Why does this all bug me so much? This article should have had the headline along the lines of "UNWISE REAL ESTATE SPECULATORS GET COMEUPPANCE AS MARKET CORRECTS." From what I could tell, those are the facts of the article. These poor people bought a dime-a-dozen tract house at a time when they lacked job stability; remodelled in a short-sighted manner and with an extravagant budget; and have unrealistic expectations of the profit they should be making on their house, which they didn't really seem to think of as a home but was more of an investment, and an unwise one at that.
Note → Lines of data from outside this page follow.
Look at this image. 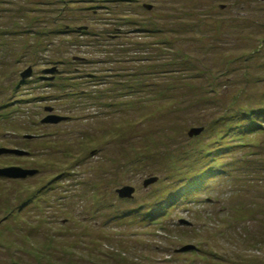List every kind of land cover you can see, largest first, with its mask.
I'll return each mask as SVG.
<instances>
[{"label": "rangeland", "instance_id": "rangeland-1", "mask_svg": "<svg viewBox=\"0 0 264 264\" xmlns=\"http://www.w3.org/2000/svg\"><path fill=\"white\" fill-rule=\"evenodd\" d=\"M0 151V264H264V0H0Z\"/></svg>", "mask_w": 264, "mask_h": 264}, {"label": "water", "instance_id": "water-1", "mask_svg": "<svg viewBox=\"0 0 264 264\" xmlns=\"http://www.w3.org/2000/svg\"><path fill=\"white\" fill-rule=\"evenodd\" d=\"M147 9H151V6H146ZM30 72H26V74H23L22 77H26L27 75H30L31 73V69L29 70ZM60 120H62V118L59 117H50L48 118L45 122H51V123H58L60 122ZM203 132V128H194L190 131L189 136H197L199 134H201ZM3 152H11V153H17V154H22L23 152L21 151H8V150H2ZM1 152V151H0ZM18 172V173H15ZM36 171H28V170H20V169H9V170H5V171H0V174H4V175H9V177H25L27 175H34L36 174ZM18 175V176H17ZM156 179H149L144 183V186H148L149 184H152L153 182H155ZM134 189L132 187H124L123 189L117 190V194L119 196V198L121 199H126V198H132V195L134 193ZM187 249V248H186Z\"/></svg>", "mask_w": 264, "mask_h": 264}, {"label": "trees", "instance_id": "trees-1", "mask_svg": "<svg viewBox=\"0 0 264 264\" xmlns=\"http://www.w3.org/2000/svg\"><path fill=\"white\" fill-rule=\"evenodd\" d=\"M146 6H151V5H144L145 8H147ZM151 8H152V6H151Z\"/></svg>", "mask_w": 264, "mask_h": 264}]
</instances>
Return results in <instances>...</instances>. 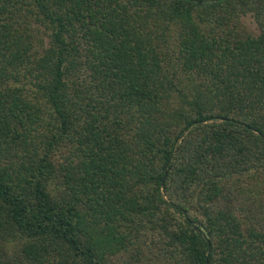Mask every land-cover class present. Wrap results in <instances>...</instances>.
Segmentation results:
<instances>
[{
	"label": "trees",
	"instance_id": "1",
	"mask_svg": "<svg viewBox=\"0 0 264 264\" xmlns=\"http://www.w3.org/2000/svg\"><path fill=\"white\" fill-rule=\"evenodd\" d=\"M263 171L264 0H0V264H264L223 201Z\"/></svg>",
	"mask_w": 264,
	"mask_h": 264
},
{
	"label": "rangeland",
	"instance_id": "2",
	"mask_svg": "<svg viewBox=\"0 0 264 264\" xmlns=\"http://www.w3.org/2000/svg\"><path fill=\"white\" fill-rule=\"evenodd\" d=\"M237 24V22H234ZM239 31L241 32H248L252 35H259L261 33L260 26L258 22L255 19V16L252 13H247L241 16L239 21ZM176 40H177V33L175 35L169 36L168 35V43L167 45L173 49V58L170 61L172 65V69L174 67H177V59L175 54V48H176ZM186 84L184 86V93L189 94V96L192 98V92L195 91L196 93H199L200 91H203L206 93V95L203 97V101H208L210 97L213 96L212 93H210V89L207 86H202L201 80L200 82L197 81L195 84H192L191 78L192 76L187 74H181L180 75ZM188 85V86H187ZM189 85L192 88L189 89ZM212 86V85H211ZM184 93L181 95H175V99L171 105V107L179 110H185L189 108V105L186 101H184L183 96ZM218 98L215 99V102H212L215 104V109H218V107L222 106L217 101ZM130 118L128 117V120ZM213 120L208 121L207 123H212ZM131 124H129L125 132L129 130V133L125 136L127 138L126 142L133 141V135ZM211 126V124H210ZM211 128V127H209ZM202 130V129H201ZM200 131V130H199ZM204 132V130H202ZM203 132H200L203 135ZM125 134V133H124ZM136 142V150L139 151L140 145L143 144L142 137L136 138L134 140ZM138 142V143H137ZM147 157V156H145ZM226 190V197H223L224 203L227 204V207L233 211V213L238 217V219L241 221V225L244 231H247L250 227L258 228L259 230H264V171L263 172H257L253 176L246 175L244 177H241L239 175H236L234 180L229 183L228 188H224V193ZM166 237L162 234H154L150 236L149 242L147 245L145 243L140 247L141 251H128L123 252L115 257H113V263L114 264H177L178 259V253L177 251H174L172 248H169L166 245Z\"/></svg>",
	"mask_w": 264,
	"mask_h": 264
}]
</instances>
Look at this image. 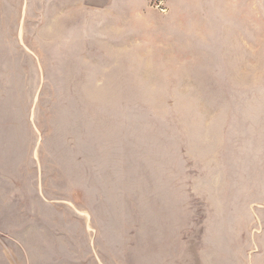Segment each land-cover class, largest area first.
<instances>
[{
    "label": "rangeland",
    "instance_id": "1",
    "mask_svg": "<svg viewBox=\"0 0 264 264\" xmlns=\"http://www.w3.org/2000/svg\"><path fill=\"white\" fill-rule=\"evenodd\" d=\"M145 1L0 0V264H264V0Z\"/></svg>",
    "mask_w": 264,
    "mask_h": 264
},
{
    "label": "crops",
    "instance_id": "2",
    "mask_svg": "<svg viewBox=\"0 0 264 264\" xmlns=\"http://www.w3.org/2000/svg\"><path fill=\"white\" fill-rule=\"evenodd\" d=\"M109 0H90L89 7L98 9L99 11L107 14ZM111 3H114L117 7L127 9L131 12V16L143 20L145 13L148 11L145 0H110ZM176 7L173 5L172 12L175 11ZM9 264V263H8Z\"/></svg>",
    "mask_w": 264,
    "mask_h": 264
},
{
    "label": "built area",
    "instance_id": "3",
    "mask_svg": "<svg viewBox=\"0 0 264 264\" xmlns=\"http://www.w3.org/2000/svg\"><path fill=\"white\" fill-rule=\"evenodd\" d=\"M156 7H162V0H149Z\"/></svg>",
    "mask_w": 264,
    "mask_h": 264
}]
</instances>
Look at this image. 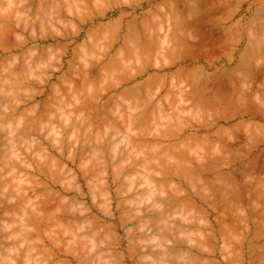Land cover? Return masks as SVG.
I'll return each mask as SVG.
<instances>
[{
	"label": "clouds",
	"instance_id": "9594fccd",
	"mask_svg": "<svg viewBox=\"0 0 264 264\" xmlns=\"http://www.w3.org/2000/svg\"><path fill=\"white\" fill-rule=\"evenodd\" d=\"M0 264H264V0H0Z\"/></svg>",
	"mask_w": 264,
	"mask_h": 264
}]
</instances>
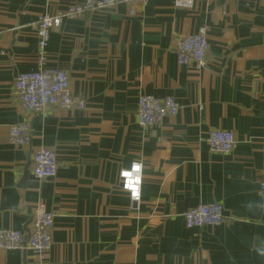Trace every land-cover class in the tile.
Returning a JSON list of instances; mask_svg holds the SVG:
<instances>
[{
	"label": "crops",
	"instance_id": "obj_1",
	"mask_svg": "<svg viewBox=\"0 0 264 264\" xmlns=\"http://www.w3.org/2000/svg\"><path fill=\"white\" fill-rule=\"evenodd\" d=\"M81 0H0V229L29 231L32 208L53 212L41 264H264V0H129L62 20L50 33L48 65L67 71L83 109L24 112L17 74L36 69L33 23ZM206 27L201 68L177 61L180 36ZM172 96L174 115L142 127L139 94ZM26 118L29 146L8 141ZM212 129L234 147L211 151ZM54 150L52 178L31 174L34 148ZM142 164L141 196L119 171ZM223 206V222L188 228L183 213ZM0 264H36L27 248H0Z\"/></svg>",
	"mask_w": 264,
	"mask_h": 264
},
{
	"label": "built area",
	"instance_id": "obj_2",
	"mask_svg": "<svg viewBox=\"0 0 264 264\" xmlns=\"http://www.w3.org/2000/svg\"><path fill=\"white\" fill-rule=\"evenodd\" d=\"M118 1L120 0H81L63 11L54 14L42 13L37 17L33 23L38 45L37 67L17 74L13 84L15 98L24 112H39L47 106L84 108V100L70 90L67 71L48 65L46 46L49 36L61 25L64 18L73 19L85 12L101 10ZM192 2L193 0H174L177 6L183 7H190ZM174 49L180 64L203 67L208 52L206 27L202 26L192 34L177 38ZM178 109L179 104L172 96L159 98L142 93L138 96L137 121L140 126L147 128L161 122L165 116L176 114ZM30 139L31 126L26 118L10 126L8 134L10 144L29 146ZM206 143L211 151L227 154L234 147L235 137L230 130L212 129L207 135ZM31 160V174L34 178L41 180L55 176L58 162L53 149L43 146L34 148ZM118 177L120 188L133 202H137L141 196V162L134 161L128 168L121 169ZM258 195L264 205V180L259 183ZM223 211L222 204L218 202L198 204L183 213L185 226L191 228L218 225L223 222ZM53 216V212L47 210L43 203H37L29 217L27 239L24 241V233L20 230L0 229V248H27L33 254L36 264H41L51 246Z\"/></svg>",
	"mask_w": 264,
	"mask_h": 264
},
{
	"label": "water",
	"instance_id": "obj_3",
	"mask_svg": "<svg viewBox=\"0 0 264 264\" xmlns=\"http://www.w3.org/2000/svg\"><path fill=\"white\" fill-rule=\"evenodd\" d=\"M27 234L24 235V241L27 239ZM23 250H26L25 248Z\"/></svg>",
	"mask_w": 264,
	"mask_h": 264
}]
</instances>
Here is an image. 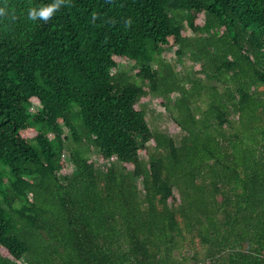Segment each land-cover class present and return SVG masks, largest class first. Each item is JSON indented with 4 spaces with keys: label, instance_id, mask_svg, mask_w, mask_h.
<instances>
[{
    "label": "trees",
    "instance_id": "1",
    "mask_svg": "<svg viewBox=\"0 0 264 264\" xmlns=\"http://www.w3.org/2000/svg\"><path fill=\"white\" fill-rule=\"evenodd\" d=\"M54 2L0 0V264H264V0Z\"/></svg>",
    "mask_w": 264,
    "mask_h": 264
},
{
    "label": "rangeland",
    "instance_id": "2",
    "mask_svg": "<svg viewBox=\"0 0 264 264\" xmlns=\"http://www.w3.org/2000/svg\"><path fill=\"white\" fill-rule=\"evenodd\" d=\"M196 23L197 24L203 23L202 16L197 18ZM185 34L191 36L192 33L190 30H186ZM163 57L168 62H171L175 66V69L177 71L180 70V72L184 71V67L189 69V67L191 66V63L187 58L178 59V57L175 53V49L167 50L166 52H164ZM118 62L120 63V67L128 68L129 66H131V64L129 62H125V61H121V60ZM197 69H198V65H194V70H197ZM172 96L174 97L175 95H172ZM144 104L147 107L146 117L148 120V124L152 129H154V127H156L163 132L171 134L172 136H176L177 134H179L178 133L179 129H177L173 126V123L170 120L169 116L167 115L165 109L162 106H160V104L158 103V101L155 98H149ZM36 109H37V105L33 104L28 109V113L30 115H32L35 113ZM63 130L66 132V129H63ZM64 156H65V159L68 160L69 156H68L67 152H65ZM91 159L93 161L98 162V156L96 154L93 155L91 157ZM68 168L70 170L72 169L70 167V163H69Z\"/></svg>",
    "mask_w": 264,
    "mask_h": 264
},
{
    "label": "clouds",
    "instance_id": "3",
    "mask_svg": "<svg viewBox=\"0 0 264 264\" xmlns=\"http://www.w3.org/2000/svg\"><path fill=\"white\" fill-rule=\"evenodd\" d=\"M63 2H64V0H55L54 3L44 5V6L40 7L39 9H37V8H29V10H28V19L32 20V21H36L37 19H40V20H43V21L46 22L61 7V4ZM6 14H7L6 10L4 8H0V16H4ZM33 104L37 105V109L40 106L39 103H33Z\"/></svg>",
    "mask_w": 264,
    "mask_h": 264
}]
</instances>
But instead of using this article to truly inform and educate, it's used to support a sensationalist and fear-mongering headline that improperly feeds hype about the real estate apocalypse. I mean, if that's what the Chronicle Real Estate editor believes is happening, fine--it's the editor's job to give readers evidence that SUPPORTS this. But don't take an article that tells a totally different story, give it the wrong, scarier headline, and try to get us to swallow it. It's cynical and misuses the power of the printed word--especially since the Chron editors may know that the "sexy" headline that supposedly proves all the real estate naysayers right will make those naysayers pick up the paper, skip that entire article, and head straight to the (undoubtedly lucrative for the Chron) Open Homes guide because, "Finally," they think, "we can afford a house in the Bay Area because it's such a bad time to sell!" (Which, as they'll then see in the Open Homes guide, is actually still not true.)
It just bugs me that, in wrongly labelling a true (and badly edited) story, they are in effect telling lies.
OK, maybe I'm ranting now. It's late and I haven't been editing this post too closely. Good night.